(Dataset entries)
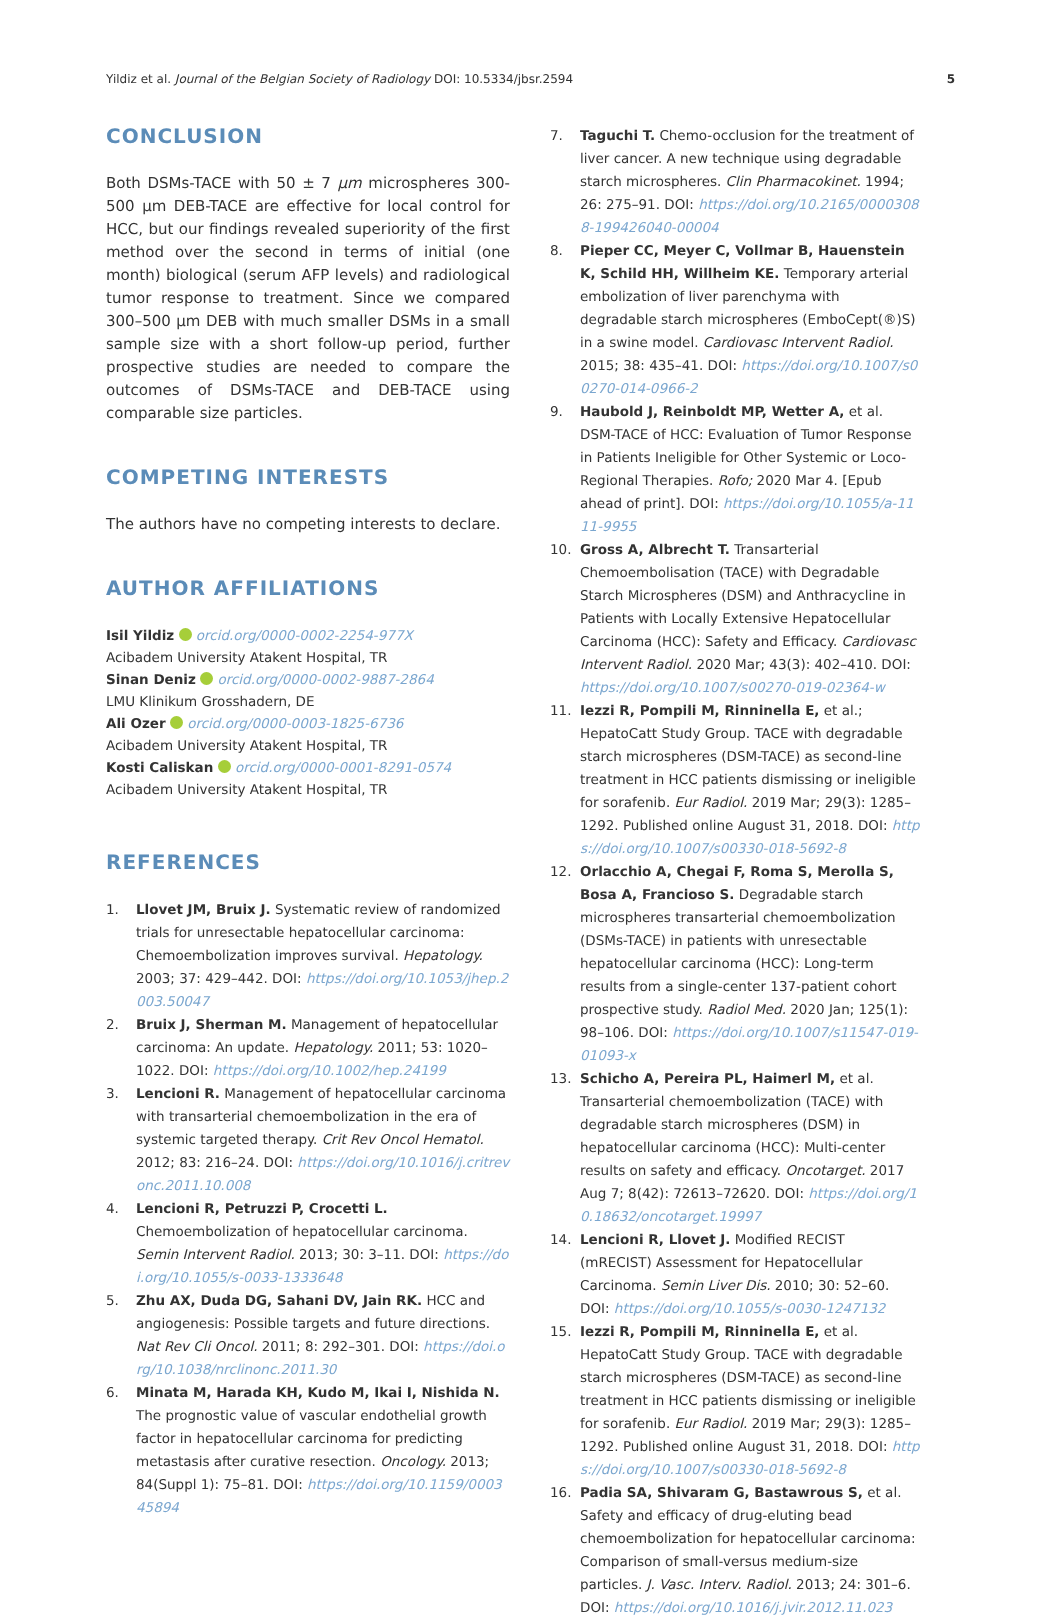Yildiz et al. Journal of the Belgian Society of Radiology DOI: 10.5334/jbsr.2594 5
CONCLUSION
Both DSMs-TACE with 50 ± 7 μm microspheres 300-500 µm DEB-TACE are effective for local control for HCC, but our findings revealed superiority of the first method over the second in terms of initial (one month) biological (serum AFP levels) and radiological tumor response to treatment. Since we compared 300–500 µm DEB with much smaller DSMs in a small sample size with a short follow-up period, further prospective studies are needed to compare the outcomes of DSMs-TACE and DEB-TACE using comparable size particles.
COMPETING INTERESTS
The authors have no competing interests to declare.
AUTHOR AFFILIATIONS
Isil Yildiz orcid.org/0000-0002-2254-977X
Acibadem University Atakent Hospital, TR
Sinan Deniz orcid.org/0000-0002-9887-2864
LMU Klinikum Grosshadern, DE
Ali Ozer orcid.org/0000-0003-1825-6736
Acibadem University Atakent Hospital, TR
Kosti Caliskan orcid.org/0000-0001-8291-0574
Acibadem University Atakent Hospital, TR
REFERENCES
1. Llovet JM, Bruix J. Systematic review of randomized trials for unresectable hepatocellular carcinoma: Chemoembolization improves survival. Hepatology. 2003; 37: 429–442. DOI: https://doi.org/10.1053/jhep.2003.50047
2. Bruix J, Sherman M. Management of hepatocellular carcinoma: An update. Hepatology. 2011; 53: 1020–1022. DOI: https://doi.org/10.1002/hep.24199
3. Lencioni R. Management of hepatocellular carcinoma with transarterial chemoembolization in the era of systemic targeted therapy. Crit Rev Oncol Hematol. 2012; 83: 216–24. DOI: https://doi.org/10.1016/j.critrevonc.2011.10.008
4. Lencioni R, Petruzzi P, Crocetti L. Chemoembolization of hepatocellular carcinoma. Semin Intervent Radiol. 2013; 30: 3–11. DOI: https://doi.org/10.1055/s-0033-1333648
5. Zhu AX, Duda DG, Sahani DV, Jain RK. HCC and angiogenesis: Possible targets and future directions. Nat Rev Cli Oncol. 2011; 8: 292–301. DOI: https://doi.org/10.1038/nrclinonc.2011.30
6. Minata M, Harada KH, Kudo M, Ikai I, Nishida N. The prognostic value of vascular endothelial growth factor in hepatocellular carcinoma for predicting metastasis after curative resection. Oncology. 2013; 84(Suppl 1): 75–81. DOI: https://doi.org/10.1159/000345894
7. Taguchi T. Chemo-occlusion for the treatment of liver cancer. A new technique using degradable starch microspheres. Clin Pharmacokinet. 1994; 26: 275–91. DOI: https://doi.org/10.2165/00003088-199426040-00004
8. Pieper CC, Meyer C, Vollmar B, Hauenstein K, Schild HH, Willheim KE. Temporary arterial embolization of liver parenchyma with degradable starch microspheres (EmboCept(®)S) in a swine model. Cardiovasc Intervent Radiol. 2015; 38: 435–41. DOI: https://doi.org/10.1007/s00270-014-0966-2
9. Haubold J, Reinboldt MP, Wetter A, et al. DSM-TACE of HCC: Evaluation of Tumor Response in Patients Ineligible for Other Systemic or Loco-Regional Therapies. Rofo; 2020 Mar 4. [Epub ahead of print]. DOI: https://doi.org/10.1055/a-1111-9955
10. Gross A, Albrecht T. Transarterial Chemoembolisation (TACE) with Degradable Starch Microspheres (DSM) and Anthracycline in Patients with Locally Extensive Hepatocellular Carcinoma (HCC): Safety and Efficacy. Cardiovasc Intervent Radiol. 2020 Mar; 43(3): 402–410. DOI: https://doi.org/10.1007/s00270-019-02364-w
11. Iezzi R, Pompili M, Rinninella E, et al.; HepatoCatt Study Group. TACE with degradable starch microspheres (DSM-TACE) as second-line treatment in HCC patients dismissing or ineligible for sorafenib. Eur Radiol. 2019 Mar; 29(3): 1285–1292. Published online August 31, 2018. DOI: https://doi.org/10.1007/s00330-018-5692-8
12. Orlacchio A, Chegai F, Roma S, Merolla S, Bosa A, Francioso S. Degradable starch microspheres transarterial chemoembolization (DSMs-TACE) in patients with unresectable hepatocellular carcinoma (HCC): Long-term results from a single-center 137-patient cohort prospective study. Radiol Med. 2020 Jan; 125(1): 98–106. DOI: https://doi.org/10.1007/s11547-019-01093-x
13. Schicho A, Pereira PL, Haimerl M, et al. Transarterial chemoembolization (TACE) with degradable starch microspheres (DSM) in hepatocellular carcinoma (HCC): Multi-center results on safety and efficacy. Oncotarget. 2017 Aug 7; 8(42): 72613–72620. DOI: https://doi.org/10.18632/oncotarget.19997
14. Lencioni R, Llovet J. Modified RECIST (mRECIST) Assessment for Hepatocellular Carcinoma. Semin Liver Dis. 2010; 30: 52–60. DOI: https://doi.org/10.1055/s-0030-1247132
15. Iezzi R, Pompili M, Rinninella E, et al. HepatoCatt Study Group. TACE with degradable starch microspheres (DSM-TACE) as second-line treatment in HCC patients dismissing or ineligible for sorafenib. Eur Radiol. 2019 Mar; 29(3): 1285–1292. Published online August 31, 2018. DOI: https://doi.org/10.1007/s00330-018-5692-8
16. Padia SA, Shivaram G, Bastawrous S, et al. Safety and efficacy of drug-eluting bead chemoembolization for hepatocellular carcinoma: Comparison of small-versus medium-size particles. J. Vasc. Interv. Radiol. 2013; 24: 301–6. DOI: https://doi.org/10.1016/j.jvir.2012.11.023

Work instructions:
A faithful copy of every record is needed here. Leave the images out of it.

Output of the exercise:
Yildiz et al. Journal of the Belgian Society of Radiology DOI: 10.5334/jbsr.2594 5
CONCLUSION
Both DSMs-TACE with 50 ± 7 μm microspheres 300-500 µm DEB-TACE are effective for local control for HCC, but our findings revealed superiority of the first method over the second in terms of initial (one month) biological (serum AFP levels) and radiological tumor response to treatment. Since we compared 300–500 µm DEB with much smaller DSMs in a small sample size with a short follow-up period, further prospective studies are needed to compare the outcomes of DSMs-TACE and DEB-TACE using comparable size particles.
COMPETING INTERESTS
The authors have no competing interests to declare.
AUTHOR AFFILIATIONS
Isil Yildiz orcid.org/0000-0002-2254-977X
Acibadem University Atakent Hospital, TR
Sinan Deniz orcid.org/0000-0002-9887-2864
LMU Klinikum Grosshadern, DE
Ali Ozer orcid.org/0000-0003-1825-6736
Acibadem University Atakent Hospital, TR
Kosti Caliskan orcid.org/0000-0001-8291-0574
Acibadem University Atakent Hospital, TR
REFERENCES
1. Llovet JM, Bruix J. Systematic review of randomized trials for unresectable hepatocellular carcinoma: Chemoembolization improves survival. Hepatology. 2003; 37: 429–442. DOI: https://doi.org/10.1053/jhep.2003.50047
2. Bruix J, Sherman M. Management of hepatocellular carcinoma: An update. Hepatology. 2011; 53: 1020–1022. DOI: https://doi.org/10.1002/hep.24199
3. Lencioni R. Management of hepatocellular carcinoma with transarterial chemoembolization in the era of systemic targeted therapy. Crit Rev Oncol Hematol. 2012; 83: 216–24. DOI: https://doi.org/10.1016/j.critrevonc.2011.10.008
4. Lencioni R, Petruzzi P, Crocetti L. Chemoembolization of hepatocellular carcinoma. Semin Intervent Radiol. 2013; 30: 3–11. DOI: https://doi.org/10.1055/s-0033-1333648
5. Zhu AX, Duda DG, Sahani DV, Jain RK. HCC and angiogenesis: Possible targets and future directions. Nat Rev Cli Oncol. 2011; 8: 292–301. DOI: https://doi.org/10.1038/nrclinonc.2011.30
6. Minata M, Harada KH, Kudo M, Ikai I, Nishida N. The prognostic value of vascular endothelial growth factor in hepatocellular carcinoma for predicting metastasis after curative resection. Oncology. 2013; 84(Suppl 1): 75–81. DOI: https://doi.org/10.1159/000345894
7. Taguchi T. Chemo-occlusion for the treatment of liver cancer. A new technique using degradable starch microspheres. Clin Pharmacokinet. 1994; 26: 275–91. DOI: https://doi.org/10.2165/00003088-199426040-00004
8. Pieper CC, Meyer C, Vollmar B, Hauenstein K, Schild HH, Willheim KE. Temporary arterial embolization of liver parenchyma with degradable starch microspheres (EmboCept(®)S) in a swine model. Cardiovasc Intervent Radiol. 2015; 38: 435–41. DOI: https://doi.org/10.1007/s00270-014-0966-2
9. Haubold J, Reinboldt MP, Wetter A, et al. DSM-TACE of HCC: Evaluation of Tumor Response in Patients Ineligible for Other Systemic or Loco-Regional Therapies. Rofo; 2020 Mar 4. [Epub ahead of print]. DOI: https://doi.org/10.1055/a-1111-9955
10. Gross A, Albrecht T. Transarterial Chemoembolisation (TACE) with Degradable Starch Microspheres (DSM) and Anthracycline in Patients with Locally Extensive Hepatocellular Carcinoma (HCC): Safety and Efficacy. Cardiovasc Intervent Radiol. 2020 Mar; 43(3): 402–410. DOI: https://doi.org/10.1007/s00270-019-02364-w
11. Iezzi R, Pompili M, Rinninella E, et al.; HepatoCatt Study Group. TACE with degradable starch microspheres (DSM-TACE) as second-line treatment in HCC patients dismissing or ineligible for sorafenib. Eur Radiol. 2019 Mar; 29(3): 1285–1292. Published online August 31, 2018. DOI: https://doi.org/10.1007/s00330-018-5692-8
12. Orlacchio A, Chegai F, Roma S, Merolla S, Bosa A, Francioso S. Degradable starch microspheres transarterial chemoembolization (DSMs-TACE) in patients with unresectable hepatocellular carcinoma (HCC): Long-term results from a single-center 137-patient cohort prospective study. Radiol Med. 2020 Jan; 125(1): 98–106. DOI: https://doi.org/10.1007/s11547-019-01093-x
13. Schicho A, Pereira PL, Haimerl M, et al. Transarterial chemoembolization (TACE) with degradable starch microspheres (DSM) in hepatocellular carcinoma (HCC): Multi-center results on safety and efficacy. Oncotarget. 2017 Aug 7; 8(42): 72613–72620. DOI: https://doi.org/10.18632/oncotarget.19997
14. Lencioni R, Llovet J. Modified RECIST (mRECIST) Assessment for Hepatocellular Carcinoma. Semin Liver Dis. 2010; 30: 52–60. DOI: https://doi.org/10.1055/s-0030-1247132
15. Iezzi R, Pompili M, Rinninella E, et al. HepatoCatt Study Group. TACE with degradable starch microspheres (DSM-TACE) as second-line treatment in HCC patients dismissing or ineligible for sorafenib. Eur Radiol. 2019 Mar; 29(3): 1285–1292. Published online August 31, 2018. DOI: https://doi.org/10.1007/s00330-018-5692-8
16. Padia SA, Shivaram G, Bastawrous S, et al. Safety and efficacy of drug-eluting bead chemoembolization for hepatocellular carcinoma: Comparison of small-versus medium-size particles. J. Vasc. Interv. Radiol. 2013; 24: 301–6. DOI: https://doi.org/10.1016/j.jvir.2012.11.023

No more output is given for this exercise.